What is slightly surprising as regards today's data is a decline in seasonally-adjusted production (-0.4%) in April comparing to March. This means that bottlenecks in global supply chains, i.e. shortages in raw materials, materials and semi-finished products, whose existence was pointed to in business surveys curb the recovery in the Polish industry (see MACROmap of 26/04/2021). For example, due to supply barriers (lack of semi-conductors required to continue production), production in a Volkswagen factory had to be stopped in April.

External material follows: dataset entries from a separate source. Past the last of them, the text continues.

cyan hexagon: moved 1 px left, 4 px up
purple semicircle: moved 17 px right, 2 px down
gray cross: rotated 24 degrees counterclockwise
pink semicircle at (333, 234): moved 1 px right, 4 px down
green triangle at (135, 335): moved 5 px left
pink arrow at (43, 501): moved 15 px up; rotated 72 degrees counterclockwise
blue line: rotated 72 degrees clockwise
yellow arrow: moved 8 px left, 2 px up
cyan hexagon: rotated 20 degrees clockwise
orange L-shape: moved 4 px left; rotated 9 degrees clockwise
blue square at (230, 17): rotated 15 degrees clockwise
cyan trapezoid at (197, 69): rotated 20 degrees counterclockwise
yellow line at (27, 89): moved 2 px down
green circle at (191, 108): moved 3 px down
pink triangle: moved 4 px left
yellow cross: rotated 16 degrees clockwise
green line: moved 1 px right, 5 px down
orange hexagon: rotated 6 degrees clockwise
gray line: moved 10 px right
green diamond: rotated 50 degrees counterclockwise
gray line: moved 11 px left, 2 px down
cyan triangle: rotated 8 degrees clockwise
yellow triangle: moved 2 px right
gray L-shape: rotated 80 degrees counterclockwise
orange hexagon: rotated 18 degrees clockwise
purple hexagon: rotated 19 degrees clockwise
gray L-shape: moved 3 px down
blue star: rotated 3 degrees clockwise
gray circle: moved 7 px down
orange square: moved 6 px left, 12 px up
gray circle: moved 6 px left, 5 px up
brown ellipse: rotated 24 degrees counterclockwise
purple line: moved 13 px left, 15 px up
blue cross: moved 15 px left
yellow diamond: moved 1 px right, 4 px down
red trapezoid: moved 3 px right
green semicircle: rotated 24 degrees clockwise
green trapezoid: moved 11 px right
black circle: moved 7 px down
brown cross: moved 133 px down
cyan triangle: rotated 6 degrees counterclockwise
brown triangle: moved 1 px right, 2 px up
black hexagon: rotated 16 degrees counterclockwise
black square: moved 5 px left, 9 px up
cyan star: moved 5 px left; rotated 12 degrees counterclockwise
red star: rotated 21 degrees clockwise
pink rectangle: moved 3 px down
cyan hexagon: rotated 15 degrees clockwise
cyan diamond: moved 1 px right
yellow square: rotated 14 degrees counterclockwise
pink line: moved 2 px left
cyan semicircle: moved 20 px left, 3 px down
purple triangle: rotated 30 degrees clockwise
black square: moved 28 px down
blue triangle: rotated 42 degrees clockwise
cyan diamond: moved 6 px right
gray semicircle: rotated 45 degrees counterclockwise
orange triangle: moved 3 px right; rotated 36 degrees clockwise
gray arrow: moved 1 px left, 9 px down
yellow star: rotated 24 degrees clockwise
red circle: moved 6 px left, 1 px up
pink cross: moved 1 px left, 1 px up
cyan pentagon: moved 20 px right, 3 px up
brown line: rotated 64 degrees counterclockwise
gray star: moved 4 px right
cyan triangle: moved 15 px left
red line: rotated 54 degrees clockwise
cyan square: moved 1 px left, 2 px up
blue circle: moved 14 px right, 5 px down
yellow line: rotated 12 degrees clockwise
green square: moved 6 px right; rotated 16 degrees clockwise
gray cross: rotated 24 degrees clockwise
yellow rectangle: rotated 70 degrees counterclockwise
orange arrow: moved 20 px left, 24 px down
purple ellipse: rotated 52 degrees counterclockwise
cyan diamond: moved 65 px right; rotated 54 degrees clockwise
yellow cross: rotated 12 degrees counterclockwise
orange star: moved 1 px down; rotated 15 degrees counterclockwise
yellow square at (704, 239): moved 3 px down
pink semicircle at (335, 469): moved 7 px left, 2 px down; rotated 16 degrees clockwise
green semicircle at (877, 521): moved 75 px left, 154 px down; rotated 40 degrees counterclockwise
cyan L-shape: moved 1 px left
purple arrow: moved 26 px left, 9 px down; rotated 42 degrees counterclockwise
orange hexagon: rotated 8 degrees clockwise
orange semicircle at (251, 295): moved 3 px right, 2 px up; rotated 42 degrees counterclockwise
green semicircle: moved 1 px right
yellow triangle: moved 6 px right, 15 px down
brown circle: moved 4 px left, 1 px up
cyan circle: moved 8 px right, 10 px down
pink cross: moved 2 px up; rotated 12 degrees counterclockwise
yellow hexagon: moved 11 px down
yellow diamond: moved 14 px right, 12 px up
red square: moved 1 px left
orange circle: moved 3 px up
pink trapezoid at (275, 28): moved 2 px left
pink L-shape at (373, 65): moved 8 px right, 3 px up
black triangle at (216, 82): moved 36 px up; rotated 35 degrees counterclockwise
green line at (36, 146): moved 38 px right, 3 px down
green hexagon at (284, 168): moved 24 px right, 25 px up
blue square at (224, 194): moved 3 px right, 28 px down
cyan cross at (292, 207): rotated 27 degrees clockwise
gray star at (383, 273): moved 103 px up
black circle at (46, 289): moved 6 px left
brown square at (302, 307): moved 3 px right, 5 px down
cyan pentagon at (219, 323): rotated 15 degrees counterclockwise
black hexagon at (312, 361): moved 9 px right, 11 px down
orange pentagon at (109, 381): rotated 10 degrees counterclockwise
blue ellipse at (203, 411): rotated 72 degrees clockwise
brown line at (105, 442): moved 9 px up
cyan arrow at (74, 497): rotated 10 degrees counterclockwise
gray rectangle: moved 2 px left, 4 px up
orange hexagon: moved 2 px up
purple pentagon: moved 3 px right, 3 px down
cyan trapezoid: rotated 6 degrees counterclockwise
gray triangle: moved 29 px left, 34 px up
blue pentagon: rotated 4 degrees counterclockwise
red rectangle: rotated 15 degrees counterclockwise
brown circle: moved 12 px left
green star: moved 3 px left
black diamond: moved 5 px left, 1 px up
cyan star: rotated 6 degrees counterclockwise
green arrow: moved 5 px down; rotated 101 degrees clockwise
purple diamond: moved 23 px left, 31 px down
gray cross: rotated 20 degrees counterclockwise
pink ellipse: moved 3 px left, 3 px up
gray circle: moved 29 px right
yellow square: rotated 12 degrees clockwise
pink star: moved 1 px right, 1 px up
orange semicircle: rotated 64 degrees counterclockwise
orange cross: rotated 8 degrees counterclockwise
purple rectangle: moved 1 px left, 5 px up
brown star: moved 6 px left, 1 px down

Base effects strongly support retail sales
In accordance with the GUS data published today, nominal retail sales reported by businesses having more than 9 employees went up by 25.7% YoY in April comparing to a 17.1% increase in March, running below the market consensus (27.2%) and our forecast (29.5%). Retail sales in constant prices increased by 21.1% YoY in April comparing to an increase of 15.2% in March. Similarly to the industrial production data, also the data on retail sales are under a strong, positive influence of low base effects. However, recovery in trade was curbed due to restrictions that were in force in April 2021 (shopping malls and large furniture and home improvement stores were only opened at the beginning of May). As the number of days with restrictions in force was higher in April than in March, seasonally-adjusted retail sales in constant prices in April fell by 6.8% comparing to March.
What’s next?
As regards the industry, it is impossible to maintain a strong production growth year on year. From May 2020 onwards, we were able to see seasonally-adjusted production increasing strongly, which, as a statistical factor, will be driving the year-on-year industrial production growth down. Nonetheless, the latter will remain on a two-digit level. However, when it comes to the trade, gradual abatement of the pandemic and the related easing of restrictions combined with the currently observed strong growth in real wage fund will be supporting retail sales in the months to come. Consequently, we expect the seasonally-adjusted retail sales in constant prices expressed in monthly terms to start growing significantly from May onwards.
Today’s data on industrial production and retail sales combined with construction-assembly production data and the data on employment and average salary in the enterprise sector published last week (see MACROpulses of 20/05/2021 and 21/05/2021) do not change our GDP growth forecast for Q2 2021 (9.2% YoY vs. -1.3% in Q1). At the same time, we believe that today’s data on retail sales and industrial production are neutral for the PLN and the yields on Polish bonds.